The rollout of the world’s second central bank digital currency, or CBDC, is off to a rocky start. Last week, Nigeria rolled out its eNaira CBDC after the Bahamas became the first country in the world to launch one, known as The Sand Dollar, the year prior.

In a statement quoted by local news outlet The Nation, Central Bank of Nigeria (CBN) Governor Godwin Emefiele said there was an “overwhelming interest and encouraging response.” Similarly, President Muhammadu Buhari estimates that the eNaira could generate an additional $29 billion in economic activity over the next decade, citing the possibility of direct government welfare payments via the digital currency.

According to Emefiele, since its launch on Oct. 25, 33 banks, 2,000 customers, and 120 merchants have signed up for the platform. The app is available on both Apple and Android. Over 200 million worth of eNaira ($602,959 dollars) has since been issued to financial institutions in the country.

But while government officials are optimistic about its outlook, the launch has not gone entirely smoothly. The CBN’s eNaira Speed Wallet briefly went offline shortly after its unveil on app stores such as Google Play.
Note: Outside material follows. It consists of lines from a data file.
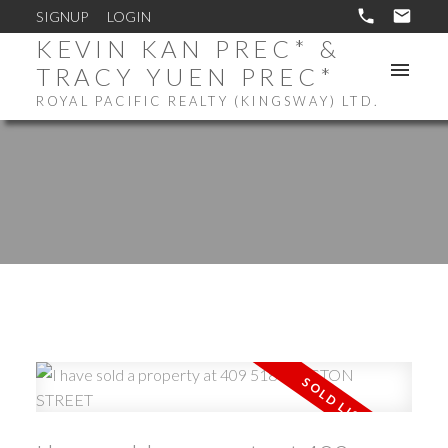
SIGNUP
LOGIN
KEVIN KAN PREC* &
TRACY YUEN PREC*
ROYAL PACIFIC REALTY (KINGSWAY) LTD.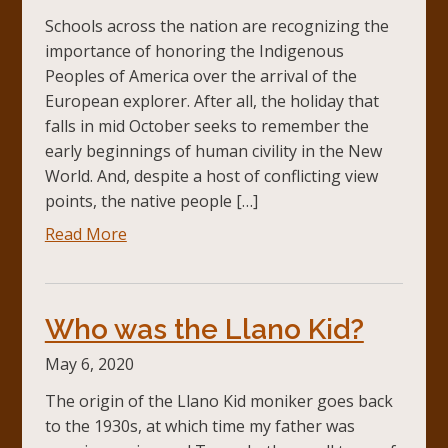
Schools across the nation are recognizing the
importance of honoring the Indigenous
Peoples of America over the arrival of the
European explorer. After all, the holiday that
falls in mid October seeks to remember the
early beginnings of human civility in the New
World. And, despite a host of conflicting view
points, the native people […]
Read More
Who was the Llano Kid?
May 6, 2020
The origin of the Llano Kid moniker goes back
to the 1930s, at which time my father was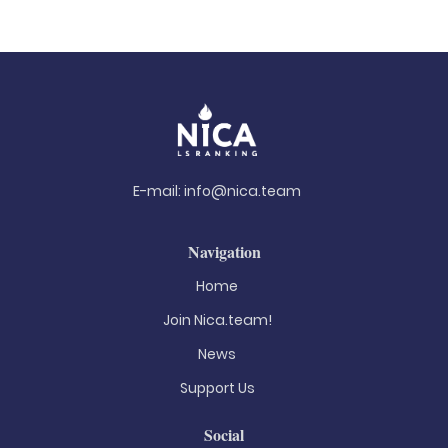
E-mail:
info@nica.team
Navigation
Home
Join Nica.team!
News
Support Us
Social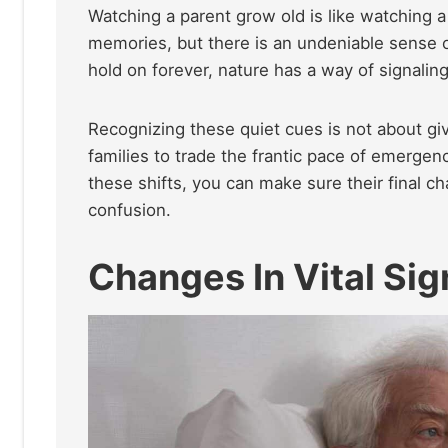
Watching a parent grow old is like watching a 
memories, but there is an undeniable sense o
hold on forever, nature has a way of signali
Recognizing these quiet cues is not about giv
families to trade the frantic pace of emergen
these shifts, you can make sure their final ch
confusion.
Changes In Vital Sig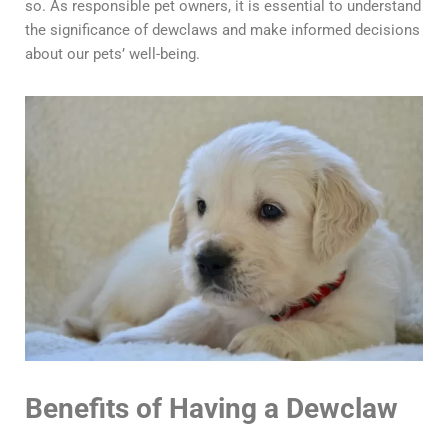
so. As responsible pet owners, it is essential to understand
the significance of dewclaws and make informed decisions
about our pets’ well-being.
Benefits of Having a Dewclaw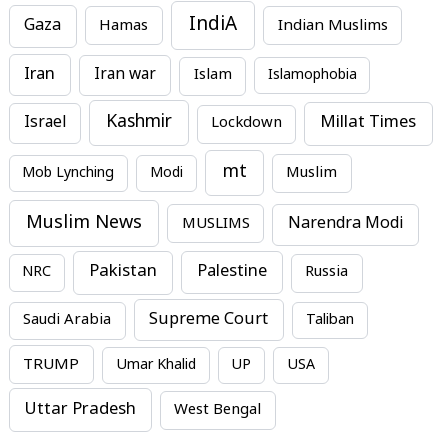
IndiA
Gaza
Hamas
Indian Muslims
Iran
Iran war
Islam
Islamophobia
Kashmir
Millat Times
Israel
Lockdown
mt
Mob Lynching
Modi
Muslim
Muslim News
MUSLIMS
Narendra Modi
Pakistan
Palestine
NRC
Russia
Supreme Court
Saudi Arabia
Taliban
TRUMP
Umar Khalid
UP
USA
Uttar Pradesh
West Bengal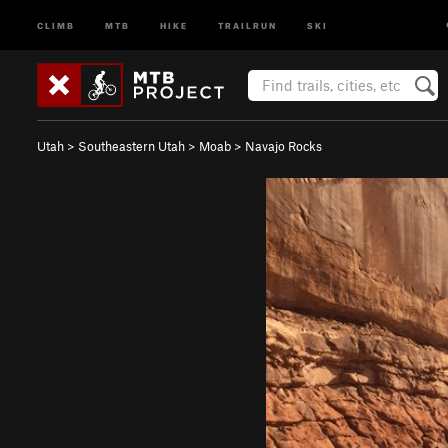
CLIMB
MTB
HIKE
TRAILRUN
SKI
Utah
>
Southeastern Utah
>
Moab
>
Navajo Rocks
The app was removed to facilitate an upgrade after receiving over 100,000 downloads, with polarizing reviews. Users mostly complained about glitches and several features of the app not working at all. It is currently available again. As reported by Peoples Gazette, the CBN also plagiarized a legal disclaimer for the eNaira from an American equipment manufacturer.

Last month, in a survey conducted by Finder and tabulated by The Straits Times, 24.2% of respondents in Nigeria said they owned cryptocurrencies — ranking the country at the top of the world in digital currency use. Malaysia ranked second (18.0%), and Australia came in third (17.7%). Meanwhile, the United States came in 10th place, with 10.4% of adults owning crypto.